Passage provided ->
——————————
In accepting the sentencing guidelines,8 Congress continued the practice of permitting a sentencing court to consider both real offense behavior and charged conduct. See United States v. Blanco, 888 F.2d 907, 909 (1st Cir.1989) (noting that the guidelines embody "a compromise ... among considerations that favor a 'real offense' sentencing system and those that favor a 'charge offense' system"); U.S.S.G. Sec. Ch. 1, Pt. A(4)(a). Under the sentencing guidelines, the offense of conviction dictates selection of the proper chapter two guideline, United States v. Lambert, 994 F.2d 1088, 1091 (4th Cir.1993); U.S.S.G. Sec. 1B1.2(a), while the relevant conduct guideline, U.S.S.G. Sec. 1B1.3, captures the real offense behavior and the characteristics of the defendant through specific offense characteristics and cross references. See Lambert, 994 F.2d at 1092; U.S.S.G. Secs. 1B1.2(b), 1B1.2, comment. (n. 3); see also Blanco, 888 F.2d at 909 ("Once the court determines the proper guideline, however, the Guidelines instruct it to determine the applicability of various adjustments (specific offense characteristics, chapter three adjustments, certain cross references) by looking to the offender's actual conduct."). Like the sentencing provision at issue in McMillan v. Pennsylvania, 477 U.S. 79, 89-90, 106 S.Ct. 2411, 2417-18, 91 L.Ed.2d 67 (1986), the guidelines examine factors considered under preguideline sentencing, establish the precise weight to be afforded to a factor, and channel the discretion sentencing courts have historically always exercised, United States v. Corbin, No. 92-1459, 998 F.2d 1377, 1384 (7th Cir.1993). The intended result of the guideline approach is "replace[ment of] subjective, individualized judicial assessments of the gravity of criminal conduct with formal rules in order to generate more consistent, and therefore more just," and proportionate sentences. Lambert, 994 F.2d at 1092.
——————————
Brief 1 ->
In the passage on sentencing guidelines, what dictates the selection of the proper chapter two guideline?

Supplied material ->
——————————
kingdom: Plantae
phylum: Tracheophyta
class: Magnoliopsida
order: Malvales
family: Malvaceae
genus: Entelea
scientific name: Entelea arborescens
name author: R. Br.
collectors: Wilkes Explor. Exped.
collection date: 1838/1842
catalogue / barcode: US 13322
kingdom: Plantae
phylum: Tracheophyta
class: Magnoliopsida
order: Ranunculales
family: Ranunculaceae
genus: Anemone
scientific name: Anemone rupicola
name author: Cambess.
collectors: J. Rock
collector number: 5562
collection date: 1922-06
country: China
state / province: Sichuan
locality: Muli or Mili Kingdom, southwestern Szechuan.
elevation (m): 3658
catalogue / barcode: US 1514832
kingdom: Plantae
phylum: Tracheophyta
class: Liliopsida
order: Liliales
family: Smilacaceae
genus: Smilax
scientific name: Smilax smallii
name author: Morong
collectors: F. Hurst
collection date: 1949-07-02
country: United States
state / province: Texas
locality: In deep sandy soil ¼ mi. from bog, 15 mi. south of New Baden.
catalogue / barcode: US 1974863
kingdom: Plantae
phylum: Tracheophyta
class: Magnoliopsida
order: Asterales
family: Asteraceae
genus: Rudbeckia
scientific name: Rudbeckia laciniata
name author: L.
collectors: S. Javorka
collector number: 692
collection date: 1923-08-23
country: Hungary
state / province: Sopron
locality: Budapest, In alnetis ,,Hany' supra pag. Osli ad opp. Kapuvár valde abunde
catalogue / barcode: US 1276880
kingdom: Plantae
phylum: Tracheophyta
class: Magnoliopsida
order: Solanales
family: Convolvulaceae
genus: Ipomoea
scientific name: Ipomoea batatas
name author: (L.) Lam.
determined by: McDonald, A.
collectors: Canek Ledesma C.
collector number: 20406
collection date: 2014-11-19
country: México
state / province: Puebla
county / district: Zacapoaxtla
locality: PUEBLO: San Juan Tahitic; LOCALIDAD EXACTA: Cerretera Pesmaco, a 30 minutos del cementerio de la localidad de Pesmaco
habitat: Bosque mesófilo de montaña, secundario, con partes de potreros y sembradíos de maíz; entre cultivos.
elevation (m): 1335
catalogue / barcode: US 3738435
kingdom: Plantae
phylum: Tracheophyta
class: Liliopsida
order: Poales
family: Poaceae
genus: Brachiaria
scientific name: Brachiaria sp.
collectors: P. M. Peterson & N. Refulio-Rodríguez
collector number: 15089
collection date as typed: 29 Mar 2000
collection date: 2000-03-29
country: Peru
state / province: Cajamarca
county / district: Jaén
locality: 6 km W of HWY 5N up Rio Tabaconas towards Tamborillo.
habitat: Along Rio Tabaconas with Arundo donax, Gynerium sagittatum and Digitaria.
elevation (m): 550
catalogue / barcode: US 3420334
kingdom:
——————————
Brief 2 ->
Write out the lines of the records from the line with "genus: Rudbeckia" up to and including the last line of the records.

Final result 1 ->
The offense of conviction.

Final result 2 ->
genus: Rudbeckia
scientific name: Rudbeckia laciniata
name author: L.
collectors: S. Javorka
collector number: 692
collection date: 1923-08-23
country: Hungary
state / province: Sopron
locality: Budapest, In alnetis ,,Hany' supra pag. Osli ad opp. Kapuvár valde abunde
catalogue / barcode: US 1276880
kingdom: Plantae
phylum: Tracheophyta
class: Magnoliopsida
order: Solanales
family: Convolvulaceae
genus: Ipomoea
scientific name: Ipomoea batatas
name author: (L.) Lam.
determined by: McDonald, A.
collectors: Canek Ledesma C.
collector number: 20406
collection date: 2014-11-19
country: México
state / province: Puebla
county / district: Zacapoaxtla
locality: PUEBLO: San Juan Tahitic; LOCALIDAD EXACTA: Cerretera Pesmaco, a 30 minutos del cementerio de la localidad de Pesmaco
habitat: Bosque mesófilo de montaña, secundario, con partes de potreros y sembradíos de maíz; entre cultivos.
elevation (m): 1335
catalogue / barcode: US 3738435
kingdom: Plantae
phylum: Tracheophyta
class: Liliopsida
order: Poales
family: Poaceae
genus: Brachiaria
scientific name: Brachiaria sp.
collectors: P. M. Peterson & N. Refulio-Rodríguez
collector number: 15089
collection date as typed: 29 Mar 2000
collection date: 2000-03-29
country: Peru
state / province: Cajamarca
county / district: Jaén
locality: 6 km W of HWY 5N up Rio Tabaconas towards Tamborillo.
habitat: Along Rio Tabaconas with Arundo donax, Gynerium sagittatum and Digitaria.
elevation (m): 550
catalogue / barcode: US 3420334
kingdom:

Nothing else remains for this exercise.